Menurutnya, Israel juga perlu berbicara dengan para sekutunya untuk mencari mitra yang dapat mengambil kendali sementara atas Gaza guna memulihkan stabilitas di sana. Pada saat bersamaan, tambah Olmert, Otoritas Palestina harus dipersiapkan untuk menjalankan pemerintahan di Gaza menggantikan Hamas.
Dia kemudian melayangkan kritik terhadap Perdana Menteri Israel Benjamin Netanyahu. Olmert berpendapat, Netanyahu hidup dalam gelembung dan telah kehilangan kontak dengan kenyataan. “Dia (Netanyahu) harus pergi. Ketidakpercayaan terhadap Netanyahu semakin meningkat. Setiap hari, semakin banyak warga Israel yang memahami bahwa dia bukanlah solusi. Dialah masalahnya,” kata Olmert.
Olemert mengungkapkan, Netanyahu menolak membahas tentang masa depan Gaza pasca perang. Hal itu karena Netanyahu terjebak di antara dua kepentingan. “Jika dia mengatakan apa yang benar-benar dia yakini, hal itu akan ditolak oleh komunitas internasional. Jika dia mengatakan apa yang komunitas internasional ingin dia katakan, dia akan kehilangan pemerintahannya,” ujarnya.
Bulan lalu, Olmert sempat menyampaikan, perang yang saat ini dilancarkan negaranya di Gaza dengan tujuan menghancurkan dan melenyapkan Hamas tidak akan berhasil. Dia menilai, janji yang diumbar Benjamin Netanyahu tentang penghancuran total Hamas sebagai sebuah kecongkakan.
“Gaza sedang terpuruk, ribuan warganya menderita dengan nyawa mereka, ribuan pejuang Hamas dengan senang hati terbunuh, namun kehancuran Hamas tidak akan tercapai,” kata Olmert dalam opininya yang dimuat di surat kabar Israel, Haaretz, 22 Desember 2023 lalu.

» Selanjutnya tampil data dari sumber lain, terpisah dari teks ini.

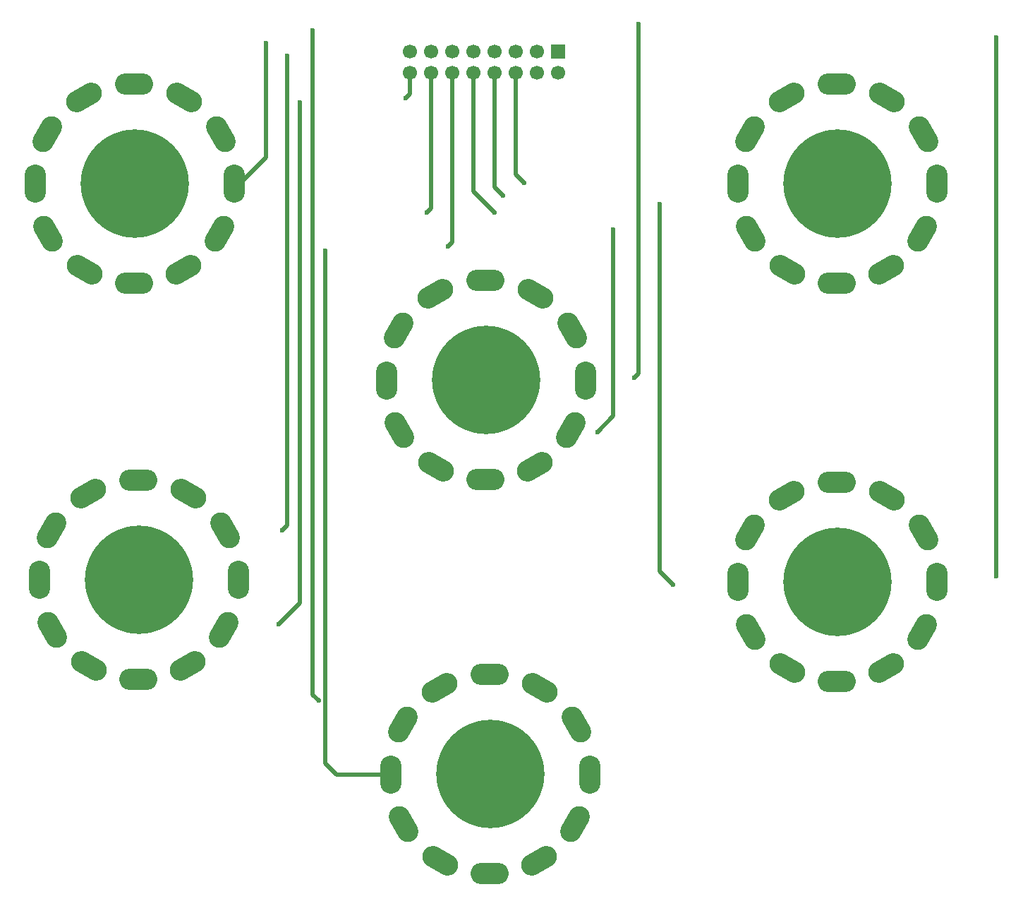
<source format=gbr>
%TF.GenerationSoftware,KiCad,Pcbnew,(6.0.10)*%
%TF.CreationDate,2023-01-12T16:06:26-05:00*%
%TF.ProjectId,pump_board,70756d70-5f62-46f6-9172-642e6b696361,rev?*%
%TF.SameCoordinates,Original*%
%TF.FileFunction,Copper,L1,Top*%
%TF.FilePolarity,Positive*%
%FSLAX46Y46*%
G04 Gerber Fmt 4.6, Leading zero omitted, Abs format (unit mm)*
G04 Created by KiCad (PCBNEW (6.0.10)) date 2023-01-12 16:06:26*
%MOMM*%
%LPD*%
G01*
G04 APERTURE LIST*
G04 Aperture macros list*
%AMHorizOval*
0 Thick line with rounded ends*
0 $1 width*
0 $2 $3 position (X,Y) of the first rounded end (center of the circle)*
0 $4 $5 position (X,Y) of the second rounded end (center of the circle)*
0 Add line between two ends*
20,1,$1,$2,$3,$4,$5,0*
0 Add two circle primitives to create the rounded ends*
1,1,$1,$2,$3*
1,1,$1,$4,$5*%
G04 Aperture macros list end*
%TA.AperFunction,ComponentPad*%
%ADD10HorizOval,2.540000X-0.508000X0.879882X0.508000X-0.879882X0*%
%TD*%
%TA.AperFunction,ComponentPad*%
%ADD11HorizOval,2.540000X-0.508000X-0.879882X0.508000X0.879882X0*%
%TD*%
%TA.AperFunction,ComponentPad*%
%ADD12O,4.572000X2.540000*%
%TD*%
%TA.AperFunction,ComponentPad*%
%ADD13HorizOval,2.540000X-0.879882X0.508000X0.879882X-0.508000X0*%
%TD*%
%TA.AperFunction,ComponentPad*%
%ADD14HorizOval,2.540000X-0.879882X-0.508000X0.879882X0.508000X0*%
%TD*%
%TA.AperFunction,ComponentPad*%
%ADD15O,2.540000X4.572000*%
%TD*%
%TA.AperFunction,WasherPad*%
%ADD16C,13.000000*%
%TD*%
%TA.AperFunction,ComponentPad*%
%ADD17R,1.700000X1.700000*%
%TD*%
%TA.AperFunction,ComponentPad*%
%ADD18C,1.700000*%
%TD*%
%TA.AperFunction,ViaPad*%
%ADD19C,0.600000*%
%TD*%
%TA.AperFunction,Conductor*%
%ADD20C,0.508000*%
%TD*%
G04 APERTURE END LIST*
D10*
%TO.P,U5,2,NEG(-)*%
%TO.N,Net-(U5-Pad2)*%
X158617058Y-151054024D03*
D11*
X137845900Y-151060774D03*
D12*
X148227812Y-145065179D03*
D13*
X154226169Y-146666909D03*
D14*
X142232217Y-146666909D03*
D15*
X160229098Y-157049618D03*
D14*
%TO.P,U5,1,POS(+)*%
%TO.N,Net-(U5-Pad1)*%
X154170218Y-167344131D03*
D12*
X148227813Y-168941178D03*
D10*
X137939836Y-162992024D03*
D13*
X142288170Y-167344131D03*
D15*
X136353098Y-157049619D03*
D11*
X158523122Y-162998773D03*
D16*
%TO.P,U5,*%
%TO.N,*%
X148354039Y-157001322D03*
%TD*%
D14*
%TO.P,U1,2,NEG(-)*%
%TO.N,Net-(U1-Pad2)*%
X58412217Y-146412909D03*
D11*
X54025900Y-150806774D03*
D12*
X64407812Y-144811179D03*
D13*
X70406169Y-146412909D03*
D15*
X76409098Y-156795618D03*
D10*
X74797058Y-150800024D03*
D13*
%TO.P,U1,1,POS(+)*%
%TO.N,Net-(U1-Pad1)*%
X58468170Y-167090131D03*
D14*
X70350218Y-167090131D03*
D15*
X52533098Y-156795619D03*
D10*
X54119836Y-162738024D03*
D11*
X74703122Y-162744773D03*
D12*
X64407813Y-168687178D03*
D16*
%TO.P,U1,*%
%TO.N,*%
X64534039Y-156747322D03*
%TD*%
%TO.P,U2,*%
%TO.N,*%
X64026039Y-109249322D03*
D13*
%TO.P,U2,1,POS(+)*%
%TO.N,Net-(U2-Pad1)*%
X57960170Y-119592131D03*
D12*
X63899813Y-121189178D03*
D11*
X74195122Y-115246773D03*
D15*
X52025098Y-109297619D03*
D10*
X53611836Y-115240024D03*
D14*
X69842218Y-119592131D03*
D15*
%TO.P,U2,2,NEG(-)*%
%TO.N,Net-(U2-Pad2)*%
X75901098Y-109297618D03*
D14*
X57904217Y-98914909D03*
D12*
X63899812Y-97313179D03*
D13*
X69898169Y-98914909D03*
D11*
X53517900Y-103308774D03*
D10*
X74289058Y-103302024D03*
%TD*%
D16*
%TO.P,U3,*%
%TO.N,*%
X106698039Y-180084144D03*
D11*
%TO.P,U3,1,POS(+)*%
%TO.N,Net-(U3-Pad1)*%
X116867122Y-186081595D03*
D10*
X96283836Y-186074846D03*
D15*
X94697098Y-180132441D03*
D12*
X106571813Y-192024000D03*
D13*
X100632170Y-190426953D03*
D14*
X112514218Y-190426953D03*
D12*
%TO.P,U3,2,NEG(-)*%
%TO.N,Net-(U3-Pad2)*%
X106571812Y-168148001D03*
D10*
X116961058Y-174136846D03*
D14*
X100576217Y-169749731D03*
D11*
X96189900Y-174143596D03*
D13*
X112570169Y-169749731D03*
D15*
X118573098Y-180132440D03*
%TD*%
D16*
%TO.P,U4,*%
%TO.N,*%
X106190039Y-132840144D03*
D15*
%TO.P,U4,1,POS(+)*%
%TO.N,Net-(U4-Pad1)*%
X94189098Y-132888441D03*
D12*
X106063813Y-144780000D03*
D13*
X100124170Y-143182953D03*
D11*
X116359122Y-138837595D03*
D10*
X95775836Y-138830846D03*
D14*
X112006218Y-143182953D03*
D11*
%TO.P,U4,2,NEG(-)*%
%TO.N,Net-(U4-Pad2)*%
X95681900Y-126899596D03*
D14*
X100068217Y-122505731D03*
D13*
X112062169Y-122505731D03*
D10*
X116453058Y-126892846D03*
D15*
X118065098Y-132888440D03*
D12*
X106063812Y-120904001D03*
%TD*%
D16*
%TO.P,U6,*%
%TO.N,*%
X148354039Y-109249322D03*
D12*
%TO.P,U6,1,POS(+)*%
%TO.N,Net-(U6-Pad1)*%
X148227813Y-121189178D03*
D11*
X158523122Y-115246773D03*
D13*
X142288170Y-119592131D03*
D10*
X137939836Y-115240024D03*
D14*
X154170218Y-119592131D03*
D15*
X136353098Y-109297619D03*
D12*
%TO.P,U6,2,NEG(-)*%
%TO.N,Net-(U6-Pad2)*%
X148227812Y-97313179D03*
D10*
X158617058Y-103302024D03*
D13*
X154226169Y-98914909D03*
D11*
X137845900Y-103308774D03*
D15*
X160229098Y-109297618D03*
D14*
X142232217Y-98914909D03*
%TD*%
D17*
%TO.P,J1,1,Pin_1*%
%TO.N,/x*%
X114808000Y-93472000D03*
D18*
%TO.P,J1,2,Pin_2*%
X114808000Y-96012000D03*
%TO.P,J1,3,Pin_3*%
X112268000Y-93472000D03*
%TO.P,J1,4,Pin_4*%
X112268000Y-96012000D03*
%TO.P,J1,5,Pin_5*%
%TO.N,Net-(U6-Pad2)*%
X109728000Y-93472000D03*
%TO.P,J1,6,Pin_6*%
%TO.N,Net-(U6-Pad1)*%
X109728000Y-96012000D03*
%TO.P,J1,7,Pin_7*%
%TO.N,Net-(U5-Pad2)*%
X107188000Y-93472000D03*
%TO.P,J1,8,Pin_8*%
%TO.N,Net-(U5-Pad1)*%
X107188000Y-96012000D03*
%TO.P,J1,9,Pin_9*%
%TO.N,Net-(U4-Pad2)*%
X104648000Y-93472000D03*
%TO.P,J1,10,Pin_10*%
%TO.N,Net-(U4-Pad1)*%
X104648000Y-96012000D03*
%TO.P,J1,11,Pin_11*%
%TO.N,Net-(U3-Pad2)*%
X102108000Y-93472000D03*
%TO.P,J1,12,Pin_12*%
%TO.N,Net-(U3-Pad1)*%
X102108000Y-96012000D03*
%TO.P,J1,13,Pin_13*%
%TO.N,Net-(U2-Pad2)*%
X99568000Y-93472000D03*
%TO.P,J1,14,Pin_14*%
%TO.N,Net-(U2-Pad1)*%
X99568000Y-96012000D03*
%TO.P,J1,15,Pin_15*%
%TO.N,Net-(U1-Pad2)*%
X97028000Y-93472000D03*
%TO.P,J1,16,Pin_16*%
%TO.N,Net-(U1-Pad1)*%
X97028000Y-96012000D03*
%TD*%
D19*
%TO.N,Net-(U4-Pad2)*%
X124460000Y-90124500D03*
%TO.N,Net-(U3-Pad1)*%
X86868000Y-117348000D03*
%TO.N,Net-(U4-Pad2)*%
X123952000Y-132588000D03*
X112062169Y-122505731D03*
%TO.N,Net-(U3-Pad2)*%
X86060500Y-171284543D03*
X85344000Y-90932000D03*
%TO.N,Net-(U4-Pad1)*%
X119535178Y-139036822D03*
X121412000Y-114808000D03*
X107188000Y-112776000D03*
%TO.N,Net-(U3-Pad1)*%
X101600000Y-116840000D03*
%TO.N,Net-(U5-Pad1)*%
X128634000Y-157370000D03*
X108204000Y-110744000D03*
X127000000Y-111760000D03*
%TO.N,Net-(U5-Pad2)*%
X167410000Y-91718000D03*
%TO.N,Net-(U6-Pad1)*%
X110744000Y-109220000D03*
%TO.N,Net-(U2-Pad1)*%
X99060000Y-112776000D03*
%TO.N,Net-(U2-Pad2)*%
X79756000Y-92456000D03*
%TO.N,Net-(U1-Pad2)*%
X81712024Y-150800024D03*
X82296000Y-93980000D03*
%TO.N,Net-(U1-Pad1)*%
X83820000Y-99568000D03*
X96520000Y-99060000D03*
X81288000Y-162060000D03*
%TO.N,Net-(U5-Pad2)*%
X167410000Y-156380000D03*
%TD*%
D20*
%TO.N,Net-(U4-Pad2)*%
X123952000Y-132588000D02*
X124460000Y-132080000D01*
X124460000Y-132080000D02*
X124460000Y-90124500D01*
%TO.N,Net-(U3-Pad1)*%
X86868000Y-178816000D02*
X86868000Y-117348000D01*
X88184441Y-180132441D02*
X86868000Y-178816000D01*
X94697098Y-180132441D02*
X88184441Y-180132441D01*
%TO.N,Net-(U3-Pad2)*%
X85344000Y-170568043D02*
X86060500Y-171284543D01*
X85344000Y-90932000D02*
X85344000Y-170568043D01*
%TO.N,Net-(U4-Pad1)*%
X121412000Y-137160000D02*
X119535178Y-139036822D01*
X121412000Y-114808000D02*
X121412000Y-137160000D01*
X104648000Y-110236000D02*
X107188000Y-112776000D01*
X104648000Y-96012000D02*
X104648000Y-110236000D01*
%TO.N,Net-(U3-Pad1)*%
X102108000Y-116332000D02*
X101600000Y-116840000D01*
X102108000Y-96012000D02*
X102108000Y-116332000D01*
%TO.N,Net-(U5-Pad1)*%
X127000000Y-155736000D02*
X128634000Y-157370000D01*
X127000000Y-111760000D02*
X127000000Y-155736000D01*
X107188000Y-109728000D02*
X108204000Y-110744000D01*
X107188000Y-96012000D02*
X107188000Y-109728000D01*
%TO.N,Net-(U5-Pad2)*%
X167410000Y-91718000D02*
X167410000Y-156380000D01*
%TO.N,Net-(U6-Pad1)*%
X109728000Y-108204000D02*
X110744000Y-109220000D01*
X109728000Y-96012000D02*
X109728000Y-108204000D01*
%TO.N,Net-(U2-Pad1)*%
X99568000Y-112268000D02*
X99060000Y-112776000D01*
X99568000Y-96012000D02*
X99568000Y-112268000D01*
%TO.N,Net-(U2-Pad2)*%
X79756000Y-92456000D02*
X79756000Y-106172000D01*
X76630382Y-109297618D02*
X75901098Y-109297618D01*
X79756000Y-106172000D02*
X76630382Y-109297618D01*
%TO.N,Net-(U1-Pad2)*%
X82296000Y-150216048D02*
X81712024Y-150800024D01*
X82296000Y-93980000D02*
X82296000Y-150216048D01*
%TO.N,Net-(U1-Pad1)*%
X83820000Y-159528000D02*
X81288000Y-162060000D01*
X83820000Y-99568000D02*
X83820000Y-159528000D01*
X97028000Y-96012000D02*
X97028000Y-98552000D01*
X97028000Y-98552000D02*
X96520000Y-99060000D01*
%TD*%
M02*

</source>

Dia berpendapat, walaupun pada akhirnya Israel berhasil menangkap atau membunuh para pemimpin Hamas, kelompok tersebut tidak akan pernah bisa lenyap. “Kelompok ini akan terus ada di pinggir Gaza,” ujarnya.
“Mengingat ini adalah penilaian situasi yang sebenarnya, kita harus bersiap untuk perubahan arah. Saya tahu ini mungkin tidak populer. Dalam suasana hasutan, keberanian dan arogansi yang menjadi ciri perilaku pemerintah dan pemimpinnya, kita tidak boleh segan-segan mengatakan hal-hal yang tidak jelas namun perlu, demi rasa tanggung jawab nasional,” tambah Olmert.
Menurut Olmert, saat ini Israel menghadapi dua pilihan, yakni gencatan senjata dengan kesepakatan yang dapat memulangkan para sandera atau gencatan senjata tanpa kesepakatan pemulangan para sandera. “Penghentian permusuhan ini akan dipaksakan kepada kita oleh sekutu terdekat kita, yang dipimpin oleh Amerika Serikat, Inggris, Perancis dan Jerman," ucapnya.
Mereka, lanjut Olmert, tidak lagi mampu menanggung akibat yang harus mereka bayarkan dalam opini publik. Mengingat kesenjangan antara tidak adanya resolusi militer dan berlanjutnya pertempuran yang menimbulkan kerugian kemanusiaan, yang konsekuensinya tidak akan mereka tanggung.